Asacom – As ações de convivência com o Semiárido, disseminadas pelas organizações que compõem a ASA Brasil, dialogam com esses princípios? Na sua opinião, como elas se apresentam para o futuro dos povos da região?

Maria Emília - As propostas da Convivência com o Semiárido, com os saberes de práticas baseadas nos estoques de água, de forragem, das sementes manejadas com a ativa participação das mulheres, dialogam com esses princípios e nos mostram o que podemos chamar de uma agroecologia “do lugar”, com as especificidades do rico bioma Caatinga e a pujança das organizações e movimentos sociais. 

 

Asacom – Mesmo com todos esses benefícios elencados, essas políticas vêm sofrendo, desde 2016, um desmonte. Com a chegada da pandemia, problemas como a fome se intensificaram no Semiárido, que, hoje, possui ao menos 3,5 milhões, ou seja, quase um quarto do total de 19 milhões de pessoas que passam fome em todo o Brasil. Como você avalia este cenário?

 Maria Emília - É tempo de protestar e reconstruir. Políticas e programas para o Semiárido como Programa de Sementes Crioulas, Um Milhão de Cisternas, Uma Terra e Duas Águas, assim como Programa de Aquisição de Alimentos e Programa Nacional de Alimentação Escolar, programas de incentivo ao fomento à produção com proposta diferenciada para as mulheres precisam ser reativados ou criados. Um auxílio emergencial digno, a Renda Básica associada aos direitos de proteção social, são imperativos para a retomada econômica e reprodução social dos camponeses e camponesas. As iniciativas de políticas públicas municipais, que estão no levantamento realizado pela Articulação Nacional de Agroecologia, assim como políticas estaduais, mostram um bom caminho. E o movimento agroecológico segue tecendo as redes que estão na base da construção dos “territórios da agroecologia”. 

 

Asacom – Teve início, neste mês do Meio Ambiente, a Década da Restauração dos Ecossistemas declarada pela Assembleia Geral da ONU. Qual a importância desta data para a promoção da agroecologia? 

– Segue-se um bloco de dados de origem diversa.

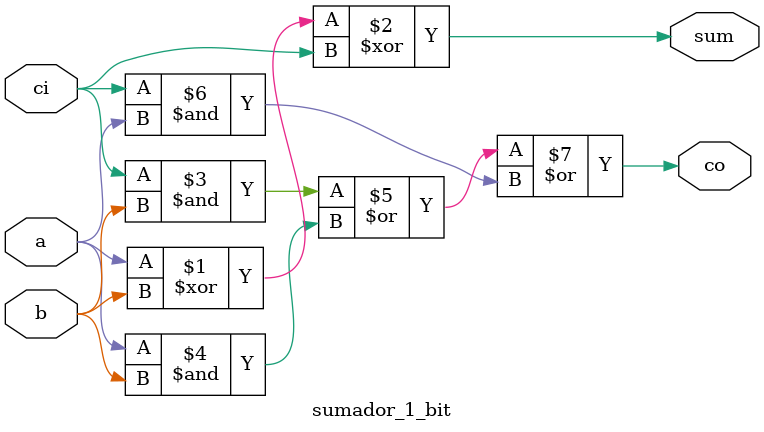
<source format=sv>
module sumador_1_bit  (input logic  a, b, ci,
								output logic sum, co);
								
	assign sum = (a ^ b) ^ ci;
	
	assign co = (ci & b) | (a & b) | (ci & a);

endmodule 
</source>
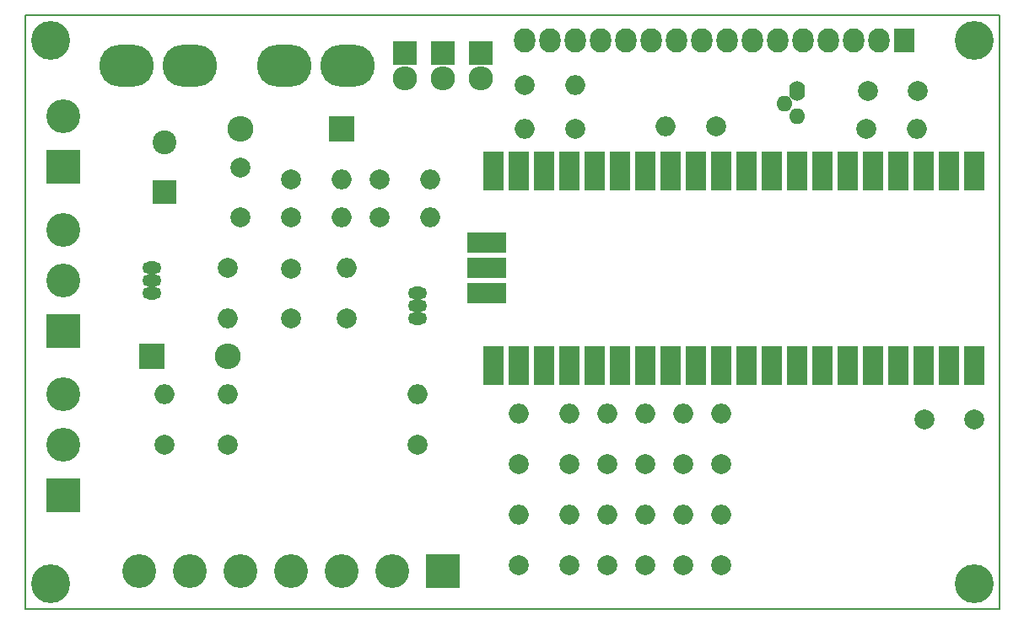
<source format=gbr>
G04 #@! TF.FileFunction,Soldermask,Top*
%FSLAX46Y46*%
G04 Gerber Fmt 4.6, Leading zero omitted, Abs format (unit mm)*
G04 Created by KiCad (PCBNEW 4.0.5+dfsg1-4+deb9u1) date Tue Oct 18 20:11:00 2022*
%MOMM*%
%LPD*%
G01*
G04 APERTURE LIST*
%ADD10C,0.100000*%
%ADD11C,0.150000*%
%ADD12O,2.100000X2.100000*%
%ADD13R,2.100000X2.100000*%
%ADD14R,2.100000X3.900000*%
%ADD15R,3.900000X2.100000*%
%ADD16C,2.000000*%
%ADD17O,2.000000X2.000000*%
%ADD18R,3.400000X3.400000*%
%ADD19C,3.400000*%
%ADD20C,3.900000*%
%ADD21R,2.127200X2.432000*%
%ADD22O,2.127200X2.432000*%
%ADD23R,2.400000X2.400000*%
%ADD24C,2.400000*%
%ADD25R,2.600000X2.600000*%
%ADD26O,2.600000X2.600000*%
%ADD27O,5.480000X4.240000*%
%ADD28R,2.432000X2.432000*%
%ADD29O,2.432000X2.432000*%
%ADD30O,1.901140X1.299160*%
%ADD31O,1.600000X2.000000*%
%ADD32O,1.600000X1.600000*%
G04 APERTURE END LIST*
D10*
D11*
X193802000Y-68834000D02*
X193802000Y-128524000D01*
X96012000Y-68834000D02*
X193802000Y-68834000D01*
X96012000Y-128524000D02*
X96012000Y-68834000D01*
X193802000Y-128524000D02*
X96012000Y-128524000D01*
D12*
X191262000Y-85344000D03*
X188722000Y-85344000D03*
D13*
X186182000Y-85344000D03*
D12*
X183642000Y-85344000D03*
X181102000Y-85344000D03*
X178562000Y-85344000D03*
X176022000Y-85344000D03*
D13*
X173482000Y-85344000D03*
D12*
X170942000Y-85344000D03*
X168402000Y-85344000D03*
X165862000Y-85344000D03*
X163322000Y-85344000D03*
D13*
X160782000Y-85344000D03*
D12*
X158242000Y-85344000D03*
X155702000Y-85344000D03*
X153162000Y-85344000D03*
X150622000Y-85344000D03*
D13*
X148082000Y-85344000D03*
D12*
X145542000Y-85344000D03*
X143002000Y-85344000D03*
X143002000Y-103124000D03*
X145542000Y-103124000D03*
D13*
X148082000Y-103124000D03*
D12*
X150622000Y-103124000D03*
X153162000Y-103124000D03*
X155702000Y-103124000D03*
X158242000Y-103124000D03*
D13*
X160782000Y-103124000D03*
D12*
X163322000Y-103124000D03*
X165862000Y-103124000D03*
X168402000Y-103124000D03*
X170942000Y-103124000D03*
D13*
X173482000Y-103124000D03*
D12*
X176022000Y-103124000D03*
X178562000Y-103124000D03*
X181102000Y-103124000D03*
X183642000Y-103124000D03*
D13*
X186182000Y-103124000D03*
D12*
X188722000Y-103124000D03*
X191262000Y-103124000D03*
D14*
X191262000Y-84444000D03*
X188722000Y-84444000D03*
X186182000Y-84444000D03*
X183642000Y-84444000D03*
X181102000Y-84444000D03*
X178562000Y-84444000D03*
X176022000Y-84444000D03*
X173482000Y-84444000D03*
X170942000Y-84444000D03*
X168402000Y-84444000D03*
X165862000Y-84444000D03*
X163322000Y-84444000D03*
X160782000Y-84444000D03*
X158242000Y-84444000D03*
X155702000Y-84444000D03*
X153162000Y-84444000D03*
X150622000Y-84444000D03*
X148082000Y-84444000D03*
X145542000Y-84444000D03*
X143002000Y-84444000D03*
X191262000Y-104024000D03*
X188722000Y-104024000D03*
X186182000Y-104024000D03*
X183642000Y-104024000D03*
X181102000Y-104024000D03*
X178562000Y-104024000D03*
X176022000Y-104024000D03*
X173482000Y-104024000D03*
X170942000Y-104024000D03*
X168402000Y-104024000D03*
X165862000Y-104024000D03*
X163322000Y-104024000D03*
X160782000Y-104024000D03*
X158242000Y-104024000D03*
X155702000Y-104024000D03*
X153162000Y-104024000D03*
X150622000Y-104024000D03*
X148082000Y-104024000D03*
X145542000Y-104024000D03*
X143002000Y-104024000D03*
D15*
X142332000Y-91694000D03*
D12*
X143232000Y-91694000D03*
D15*
X142332000Y-94234000D03*
D13*
X143232000Y-94234000D03*
D15*
X142332000Y-96774000D03*
D12*
X143232000Y-96774000D03*
D16*
X146177000Y-75819000D03*
D17*
X151257000Y-75819000D03*
D18*
X99822000Y-100584000D03*
D19*
X99822000Y-95504000D03*
X99822000Y-90424000D03*
D20*
X191262000Y-125984000D03*
X191262000Y-71374000D03*
X98552000Y-71374000D03*
X98552000Y-125984000D03*
D21*
X184277000Y-71374000D03*
D22*
X181737000Y-71374000D03*
X179197000Y-71374000D03*
X176657000Y-71374000D03*
X174117000Y-71374000D03*
X171577000Y-71374000D03*
X169037000Y-71374000D03*
X166497000Y-71374000D03*
X163957000Y-71374000D03*
X161417000Y-71374000D03*
X158877000Y-71374000D03*
X156337000Y-71374000D03*
X153797000Y-71374000D03*
X151257000Y-71374000D03*
X148717000Y-71374000D03*
X146177000Y-71374000D03*
D23*
X109982000Y-86614000D03*
D24*
X109982000Y-81614000D03*
D16*
X180594000Y-76454000D03*
X185594000Y-76454000D03*
X122682000Y-99314000D03*
X122682000Y-94314000D03*
X191262000Y-109474000D03*
X186262000Y-109474000D03*
X117602000Y-89154000D03*
X117602000Y-84154000D03*
D25*
X127762000Y-80264000D03*
D26*
X117602000Y-80264000D03*
D25*
X108712000Y-103124000D03*
D26*
X116332000Y-103124000D03*
D27*
X106172000Y-73914000D03*
X112522000Y-73914000D03*
X122047000Y-73914000D03*
X128397000Y-73914000D03*
D18*
X99822000Y-84074000D03*
D19*
X99822000Y-78994000D03*
D18*
X99822000Y-117094000D03*
D19*
X99822000Y-112014000D03*
X99822000Y-106934000D03*
D28*
X141732000Y-72644000D03*
D29*
X141732000Y-75184000D03*
D28*
X137922000Y-72644000D03*
D29*
X137922000Y-75184000D03*
D28*
X134112000Y-72644000D03*
D29*
X134112000Y-75184000D03*
D19*
X112522000Y-124714000D03*
X132842000Y-124714000D03*
X127762000Y-124714000D03*
D18*
X137922000Y-124714000D03*
D19*
X122682000Y-124714000D03*
X117602000Y-124714000D03*
X107442000Y-124714000D03*
D16*
X116332000Y-112014000D03*
D17*
X116332000Y-106934000D03*
D16*
X116332000Y-94234000D03*
D17*
X116332000Y-99314000D03*
D16*
X109982000Y-112014000D03*
D17*
X109982000Y-106934000D03*
D16*
X128270000Y-99314000D03*
D17*
X128270000Y-94234000D03*
D16*
X165354000Y-80010000D03*
D17*
X160274000Y-80010000D03*
D16*
X135382000Y-112014000D03*
D17*
X135382000Y-106934000D03*
D16*
X180467000Y-80264000D03*
D17*
X185547000Y-80264000D03*
D16*
X151257000Y-80264000D03*
D17*
X146177000Y-80264000D03*
D30*
X108712000Y-95504000D03*
X108712000Y-96774000D03*
X108712000Y-94234000D03*
X135382000Y-98044000D03*
X135382000Y-96774000D03*
X135382000Y-99314000D03*
D31*
X173482000Y-76454000D03*
D32*
X172212000Y-77724000D03*
X173482000Y-78994000D03*
D16*
X165862000Y-113919000D03*
D17*
X165862000Y-108839000D03*
D16*
X162052000Y-113919000D03*
D17*
X162052000Y-108839000D03*
D16*
X158242000Y-113919000D03*
D17*
X158242000Y-108839000D03*
D16*
X154432000Y-113919000D03*
D17*
X154432000Y-108839000D03*
D16*
X150622000Y-113919000D03*
D17*
X150622000Y-108839000D03*
D16*
X145542000Y-113919000D03*
D17*
X145542000Y-108839000D03*
D16*
X131572000Y-89154000D03*
D17*
X136652000Y-89154000D03*
D16*
X131572000Y-85344000D03*
D17*
X136652000Y-85344000D03*
D16*
X165862000Y-124079000D03*
D17*
X165862000Y-118999000D03*
D16*
X162052000Y-124079000D03*
D17*
X162052000Y-118999000D03*
D16*
X158242000Y-124079000D03*
D17*
X158242000Y-118999000D03*
D16*
X154432000Y-124079000D03*
D17*
X154432000Y-118999000D03*
D16*
X150622000Y-124079000D03*
D17*
X150622000Y-118999000D03*
D16*
X145542000Y-124079000D03*
D17*
X145542000Y-118999000D03*
D16*
X122682000Y-89154000D03*
D17*
X127762000Y-89154000D03*
D16*
X122682000Y-85344000D03*
D17*
X127762000Y-85344000D03*
M02*

</source>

Maria Emília - Precisamos de um olhar crítico sobre a proposta da Década da Restauração de Ecossistemas. Ela se apresenta com o discurso de intensificar a restauração de ecossistemas degradados como uma medida para combater as mudanças climáticas e melhorar problemas como segurança alimentar, fornecimento de água e conservação da biodiversidade. Mas inspira-se em processos que estão em curso, a exemplo da “A Economia dos Ecossistemas e da Biodiversidade” de 2010, [relatório] com ênfase nos benefícios econômicos globais da diversidade biológica, que atendem aos interesses dos tomadores de decisão na proposição de instrumentos de mercado. Crescem as propostas como soluções de mercado para enfrentar os problemas ambientais, atendendo aos interesses do agronegócio, assim como de empresas de outros negócios. Nesse caminho, vicejam propostas como Pagamento por Serviços Ambientais, fundos e commodities ambientais que compõem uma teia financeira e política do mercado e da financeirização da natureza. Temos o desafio de aprofundar alternativas no cenário de disputa contra a mercantilização da natureza. Precisamos reafirmar nossa convicção de que a proteção ao meio ambiente está intimamente relacionada à proteção dos direitos difusos e coletivos e que envolve a proteção dos modos de vida e dos Comuns e a busca da justiça socioambiental.